If an extra "name":"foo" is added to each JSON document:

{"fields":{"freq":50.02000045776367,"kwh_export":0,"kwh_import":568.5},"name":"foo"}
{"fields":{"freq":50.0099983215332,"kwh_export":0,"kwh_import":568.5},"name":"foo"}
{"fields":{"freq":50,"kwh_export":0,"kwh_import":568.5},"name":"foo"}

and included with json_v2.object path:

[[inputs.tail.json_v2.object]]
  path = "{fields,name}"

it ends up as kwh_import/o1 value in last line of output:

tail,host=ai-2,path=test-input.txt o3=50.02000045776367,o2=0,o1=568.5 1692690843010670721
tail,host=ai-2,path=test-input.txt o3=50.0099983215332,o2=0,o1=568.5 1692690843010756312
tail,host=ai-2,path=test-input.txt o3=50,o2=0,o1="foo" 1692690843010788352
agiilit-admin commented 11 months ago

The problem here seems to be that parse results accumulate in p.subPathResults over multiple calls of parseCriticalPath(). When length of JSON elements vary a lot (as in the provided examples), probability of erroneous index match increases. Sooner or later existsInpathResults() starts misbehaving, and produces the results above.
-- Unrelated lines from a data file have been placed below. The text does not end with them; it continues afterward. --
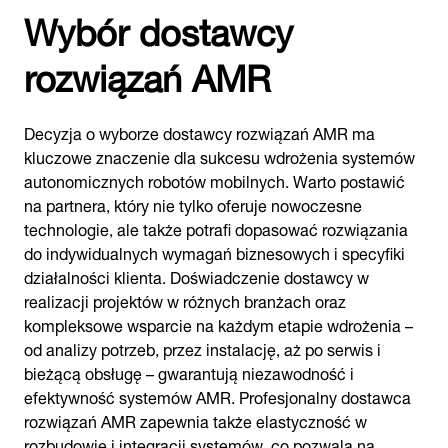
Wybór dostawcy
rozwiązań AMR
Decyzja o wyborze dostawcy rozwiązań AMR ma
kluczowe znaczenie dla sukcesu wdrożenia systemów
autonomicznych robotów mobilnych. Warto postawić
na partnera, który nie tylko oferuje nowoczesne
technologie, ale także potrafi dopasować rozwiązania
do indywidualnych wymagań biznesowych i specyfiki
działalności klienta. Doświadczenie dostawcy w
realizacji projektów w różnych branżach oraz
kompleksowe wsparcie na każdym etapie wdrożenia –
od analizy potrzeb, przez instalację, aż po serwis i
bieżącą obsługę – gwarantują niezawodność i
efektywność systemów AMR. Profesjonalny dostawca
rozwiązań AMR zapewnia także elastyczność w
rozbudowie i integracji systemów, co pozwala na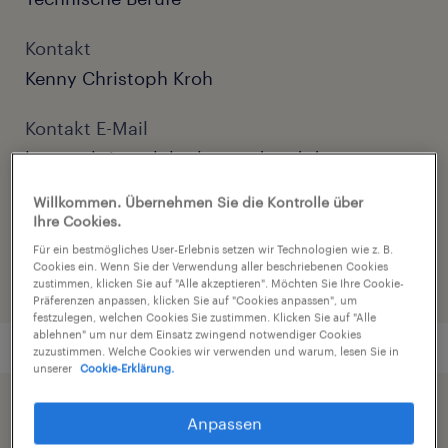
Kontakt
Kenny Christoph Kroh
Kontakt E-Mail
kenny.christoph.kroh@randstad.de
Willkommen. Übernehmen Sie die Kontrolle über
Referenznummer
Ihre Cookies.
C01287658
Für ein bestmögliches User-Erlebnis setzen wir Technologien wie z. B.
Cookies ein. Wenn Sie der Verwendung aller beschriebenen Cookies
zustimmen, klicken Sie auf "Alle akzeptieren". Möchten Sie Ihre Cookie-
Präferenzen anpassen, klicken Sie auf "Cookies anpassen", um
festzulegen, welchen Cookies Sie zustimmen. Klicken Sie auf "Alle
ablehnen" um nur dem Einsatz zwingend notwendiger Cookies
zuzustimmen. Welche Cookies wir verwenden und warum, lesen Sie in
unserer
Cookie-Erklärung.
Beschleunigen Sie die Jobsuche durch die
Anpassen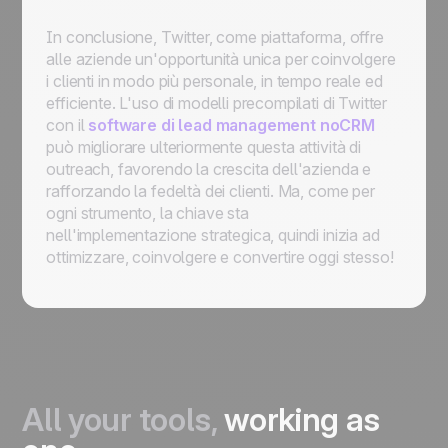
In conclusione, Twitter, come piattaforma, offre
alle aziende un'opportunità unica per coinvolgere
i clienti in modo più personale, in tempo reale ed
efficiente. L'uso di modelli precompilati di Twitter
con il
software di lead management noCRM
può migliorare ulteriormente questa attività di
outreach, favorendo la crescita dell'azienda e
rafforzando la fedeltà dei clienti. Ma, come per
ogni strumento, la chiave sta
nell'implementazione strategica, quindi inizia ad
ottimizzare, coinvolgere e convertire oggi stesso!
All your tools,
working as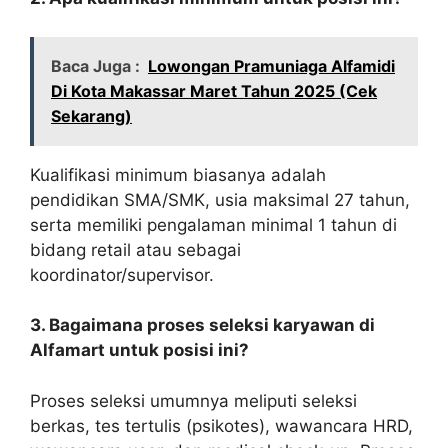
Baca Juga :
Lowongan Pramuniaga Alfamidi
Di Kota Makassar Maret Tahun 2025 (Cek
Sekarang)
Kualifikasi minimum biasanya adalah
pendidikan SMA/SMK, usia maksimal 27 tahun,
serta memiliki pengalaman minimal 1 tahun di
bidang retail atau sebagai
koordinator/supervisor.
3. Bagaimana proses seleksi karyawan di
Alfamart untuk posisi ini?
Proses seleksi umumnya meliputi seleksi
berkas, tes tertulis (psikotes), wawancara HRD,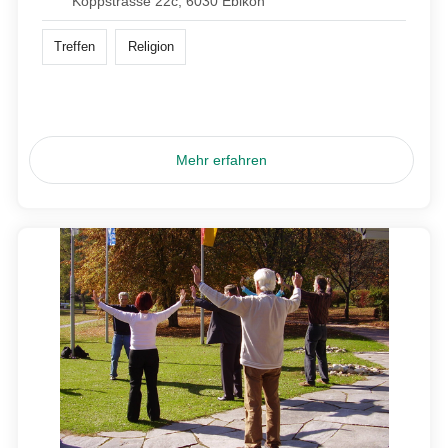
Koppstrasse 22c, 6030 Ebikon
Treffen
Religion
Mehr erfahren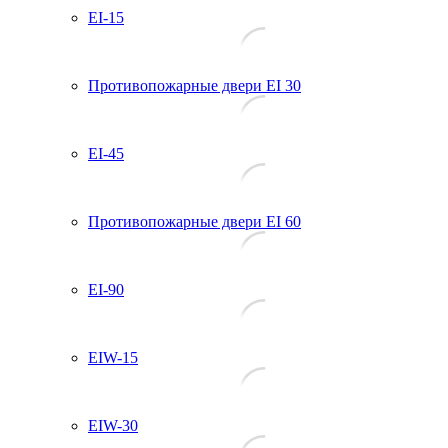
EI-15
Противопожарные двери EI 30
EI-45
Противопожарные двери EI 60
EI-90
EIW-15
EIW-30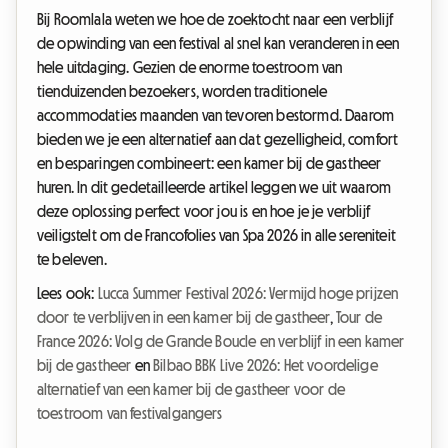
Bij Roomlala weten we hoe de zoektocht naar een verblijf
de opwinding van een festival al snel kan veranderen in een
hele uitdaging. Gezien de enorme toestroom van
tienduizenden bezoekers, worden traditionele
accommodaties maanden van tevoren bestormd. Daarom
bieden we je een alternatief aan dat gezelligheid, comfort
en besparingen combineert: een kamer bij de gastheer
huren. In dit gedetailleerde artikel leggen we uit waarom
deze oplossing perfect voor jou is en hoe je je verblijf
veiligstelt om de Francofolies van Spa 2026 in alle sereniteit
te beleven.
Lees ook:
Lucca Summer Festival 2026: Vermijd hoge prijzen
door te verblijven in een kamer bij de gastheer
,
Tour de
France 2026: Volg de Grande Boucle en verblijf in een kamer
bij de gastheer
en
Bilbao BBK Live 2026: Het voordelige
alternatief van een kamer bij de gastheer voor de
toestroom van festivalgangers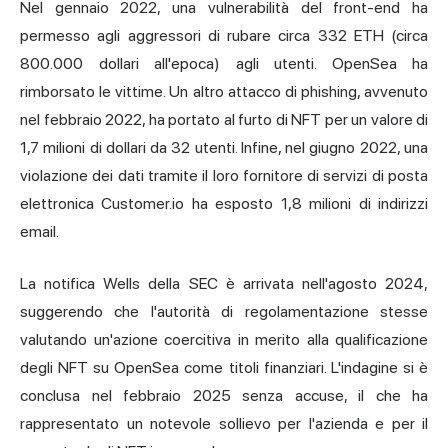
Nel gennaio 2022, una vulnerabilità del front-end ha
permesso agli aggressori di rubare circa 332 ETH (circa
800.000 dollari all'epoca) agli utenti. OpenSea ha
rimborsato le vittime. Un altro attacco di phishing, avvenuto
nel febbraio 2022, ha portato al furto di NFT per un valore di
1,7 milioni di dollari da 32 utenti. Infine, nel giugno 2022, una
violazione dei dati tramite il loro fornitore di servizi di posta
elettronica Customer.io ha esposto 1,8 milioni di indirizzi
email.
La notifica Wells della SEC è arrivata nell'agosto 2024,
suggerendo che l'autorità di regolamentazione stesse
valutando un'azione coercitiva in merito alla qualificazione
degli NFT su OpenSea come titoli finanziari. L'indagine si è
conclusa nel febbraio 2025 senza accuse, il che ha
rappresentato un notevole sollievo per l'azienda e per il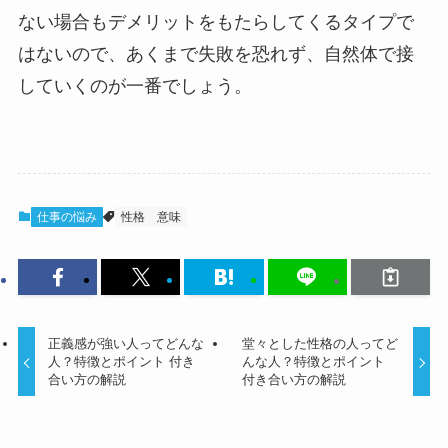
ない場合もデメリットをもたらしてくるタイプで
はないので、あくまで失敗を恐れず、自然体で接
していくのが一番でしょう。
仕事の悩み
性格
意味
正義感が強い人ってどんな
堂々とした性格の人ってど
人？特徴とポイント 付き
んな人？特徴とポイント
合い方の解説
付き合い方の解説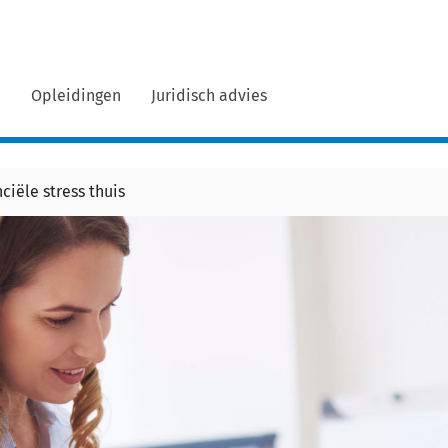
n
Opleidingen
Juridisch advies
ciële stress thuis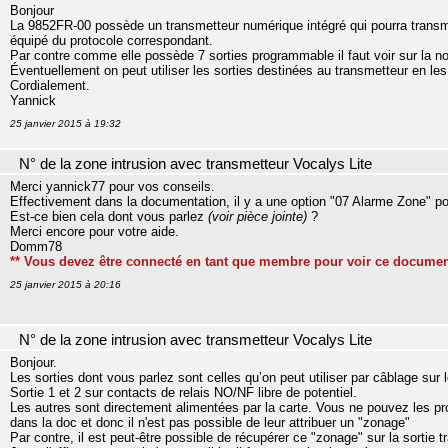
Bonjour
La 9852FR-00 possède un transmetteur numérique intégré qui pourra transm
équipé du protocole correspondant.
Par contre comme elle possède 7 sorties programmable il faut voir sur la n
Éventuellement on peut utiliser les sorties destinées au transmetteur en les
Cordialement.
Yannick
25 janvier 2015 à 19:32
N° de la zone intrusion avec transmetteur Vocalys Lite
Merci yannick77 pour vos conseils.
Effectivement dans la documentation, il y a une option "07 Alarme Zone" po
Est-ce bien cela dont vous parlez
(voir pièce jointe)
?
Merci encore pour votre aide.
Domm78
** Vous devez être connecté en tant que membre pour voir ce documen
25 janvier 2015 à 20:16
N° de la zone intrusion avec transmetteur Vocalys Lite
Bonjour.
Les sorties dont vous parlez sont celles qu’on peut utiliser par câblage sur le
Sortie 1 et 2 sur contacts de relais NO/NF libre de potentiel.
Les autres sont directement alimentées par la carte. Vous ne pouvez les pr
dans la doc et donc il n'est pas possible de leur attribuer un "zonage"
Par contre, il est peut-être possible de récupérer ce "zonage" sur la sortie 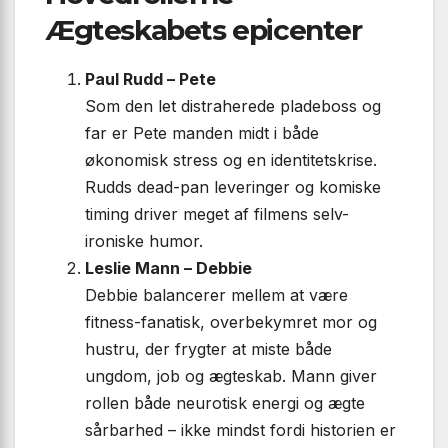
Ægteskabets epicenter
Paul Rudd – Pete
Som den let distraherede plade­boss og
far er Pete manden midt i både
økonomisk stress og en identitets­krise.
Rudds dead-pan leveringer og komiske
timing driver meget af filmens selv-
ironiske humor.
Leslie Mann – Debbie
Debbie balancerer mellem at være
fitness-fanatisk, overbekymret mor og
hustru, der frygter at miste både
ungdom, job og ægteskab. Mann giver
rollen både neurotisk energi og ægte
sårbarhed – ikke mindst fordi historien er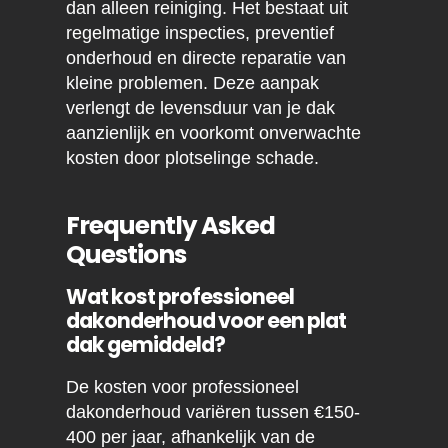
dan alleen reiniging. Het bestaat uit
regelmatige inspecties, preventief
onderhoud en directe reparatie van
kleine problemen. Deze aanpak
verlengt de levensduur van je dak
aanzienlijk en voorkomt onverwachte
kosten door plotselinge schade.
Frequently Asked
Questions
Wat kost professioneel
dakonderhoud voor een plat
dak gemiddeld?
De kosten voor professioneel
dakonderhoud variëren tussen €150-
400 per jaar, afhankelijk van de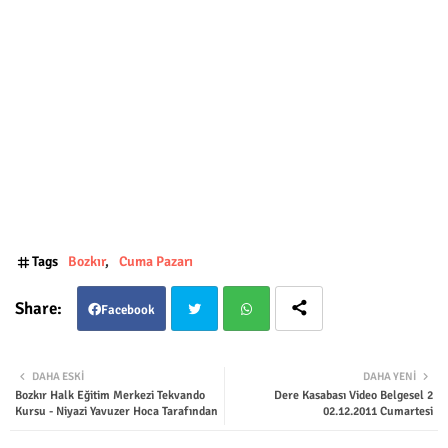
Tags
Bozkır
Cuma Pazarı
Facebook
Twit
Wha
DAHA ESKI
DAHA YENI
Bozkır Halk Eğitim Merkezi Tekvando
Dere Kasabası Video Belgesel 2
ter
tsap
Kursu - Niyazi Yavuzer Hoca Tarafından
02.12.2011 Cumartesi
p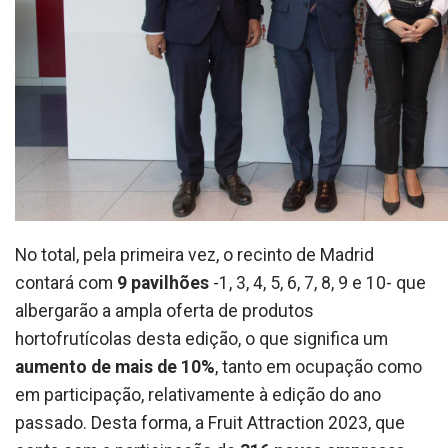
No total, pela primeira vez, o recinto de Madrid
contará com
9 pavilhões
-1, 3, 4, 5, 6, 7, 8, 9 e 10- que
albergarão a ampla oferta de produtos
hortofrutícolas desta edição, o que significa um
aumento de mais de 10%
, tanto em ocupação como
em participação, relativamente à edição do ano
passado. Desta forma, a Fruit Attraction 2023, que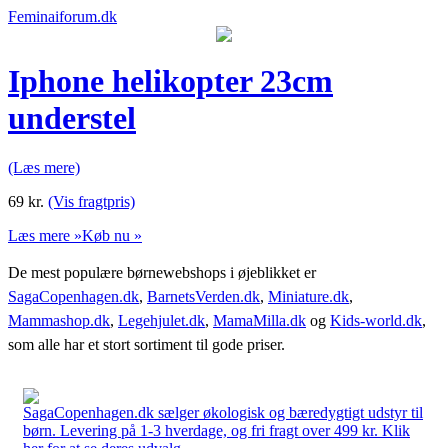
Feminaiforum.dk
Iphone helikopter 23cm
understel
(Læs mere)
69
kr.
(Vis fragtpris)
Læs mere »
Køb nu »
De mest populære børnewebshops i øjeblikket er
SagaCopenhagen.dk
,
BarnetsVerden.dk
,
Miniature.dk
,
Mammashop.dk
,
Legehjulet.dk
,
MamaMilla.dk
og
Kids-world.dk
,
som alle har et stort sortiment til gode priser.
SagaCopenhagen.dk sælger økologisk og bæredygtigt udstyr til
børn. Levering på 1-3 hverdage, og fri fragt over 499 kr. Klik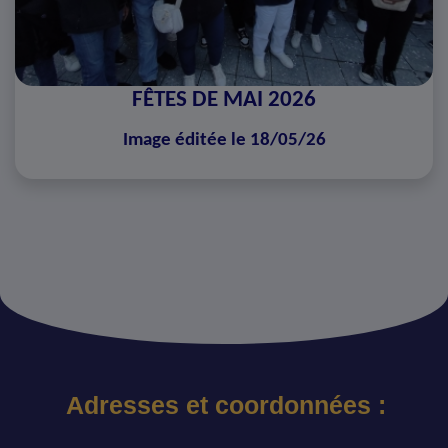
FÊTES DE MAI 2026
Image éditée le 18/05/26
Adresses et coordonnées :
Setting p.subPathResults = nil in parseCriticalPath() makes this particular issue go away. Having no experience in telegraf internals (or go, for that matter), I have no suggestions on the correct way to fix it.

Could not replicate above behaviour with json_v2 tests with multiple inputs. Have seen it on amqp_consumer, though.